Verwaltungsrecht

Frage der Gruppenverfolgung von Zeugen Jehovas in der Ostukraine

Aktenzeichen  11 ZB 18.32162

Datum:
4.10.2018
Rechtsgebiet:
Fundstelle:
BeckRS – 2018, 25001
Gerichtsart:
VGH
Gerichtsort:
München
Rechtsweg:
Verwaltungsgerichtsbarkeit
Normen:
AsylG § 3e, § 78 Abs. 3 Nr. 1, Nr. 3
VwGO § 138 Nr. 3, Nr. 6

 

Leitsatz

1 Es ist nicht ersichtlich, dass in der Westukraine Verfolgungshandlungen wegen der Zugehörigkeit zu der Religionsgemeinschaft der Zeugen Jehovas mit beachtlicher Wahrscheinlichkeit zu befürchten sind. (Rn. 9) (redaktioneller Leitsatz)
2 Ein bei seiner Verkündung oder Niederlegung des Urteilstenors noch nicht vollständig abgefasstes Urteil gilt iSd § 138 Nr. 6 VwGO als nicht mit Gründen versehen, wenn Tatbestand und Entscheidungsgründe innerhalb einer – in Anlehnung an die in §§ 517 und 548 ZPO bestimmten – Frist von fünf Monaten nach Verkündung nicht unterschrieben der Geschäftsstelle übergeben worden sind. (Rn. 11) (redaktioneller Leitsatz)

** AUFGABENSTELLUNG 1 **
Prüfe für jede der folgenden Aussagen, ob sie mit dem extrahierten Text übereinstimmt. Antworte jeweils mit Ja oder Nein und zitiere die entscheidenden Worte des Textes wörtlich.
(a) Als Gerichtsort ist Nürnberg angegeben.
(b) Laut Leitsatz sind in der Westukraine Verfolgungshandlungen wegen der Zugehörigkeit zu den Zeugen Jehovas mit beachtlicher Wahrscheinlichkeit zu befürchten.
(c) Die im zweiten Leitsatz genannte Frist beträgt fünf Monate nach Verkündung.
** AUFGABENSTELLUNG 2 **
Gib den Abschnitt des extrahierten Textes wortgetreu wieder, der mit den Worten „2 Ein bei seiner“ beginnt und mit „11) (redaktioneller Leitsatz)“ endet.
** AUFGABENSTELLUNG 3 **
Beantworte die folgenden Fragen anhand des extrahierten Textes.
(a) Welche Gerichtsart ist angegeben?
(b) Welches Datum trägt die Entscheidung?
(c) Welche Paragrafen der ZPO werden im zweiten Leitsatz genannt?

** DATENAUSZÜGE **
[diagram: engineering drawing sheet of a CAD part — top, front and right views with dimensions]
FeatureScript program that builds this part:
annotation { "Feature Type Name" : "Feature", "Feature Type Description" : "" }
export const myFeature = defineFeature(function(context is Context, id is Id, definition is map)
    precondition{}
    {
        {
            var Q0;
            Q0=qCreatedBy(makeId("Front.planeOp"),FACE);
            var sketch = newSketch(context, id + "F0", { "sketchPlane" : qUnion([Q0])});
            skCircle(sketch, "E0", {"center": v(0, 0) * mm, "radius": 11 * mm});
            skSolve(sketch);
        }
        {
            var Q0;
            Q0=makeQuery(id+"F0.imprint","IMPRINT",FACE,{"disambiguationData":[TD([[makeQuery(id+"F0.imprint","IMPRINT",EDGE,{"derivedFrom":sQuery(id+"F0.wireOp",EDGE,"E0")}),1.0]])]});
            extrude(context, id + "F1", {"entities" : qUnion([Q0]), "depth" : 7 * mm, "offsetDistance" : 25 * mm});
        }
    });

** LÖSUNG 1 **
(a) Nein: „München“
(b) Nein: „Es ist nicht ersichtlich, dass in der Westukraine Verfolgungshandlungen wegen der Zugehörigkeit zu der Religionsgemeinschaft der Zeugen Jehovas mit beachtlicher Wahrscheinlichkeit zu befürchten sind.“
(c) Ja: „Frist von fünf Monaten nach Verkündung“

** LÖSUNG 2 **
2 Ein bei seiner Verkündung oder Niederlegung des Urteilstenors noch nicht vollständig abgefasstes Urteil gilt iSd § 138 Nr. 6 VwGO als nicht mit Gründen versehen, wenn Tatbestand und Entscheidungsgründe innerhalb einer – in Anlehnung an die in §§ 517 und 548 ZPO bestimmten – Frist von fünf Monaten nach Verkündung nicht unterschrieben der Geschäftsstelle übergeben worden sind. (Rn. 11) (redaktioneller Leitsatz)

** LÖSUNG 3 **
(a) Als Gerichtsart ist der VGH angegeben.
(b) Die Entscheidung trägt das Datum 4.10.2018.
(c) Im zweiten Leitsatz werden die §§ 517 und 548 ZPO genannt.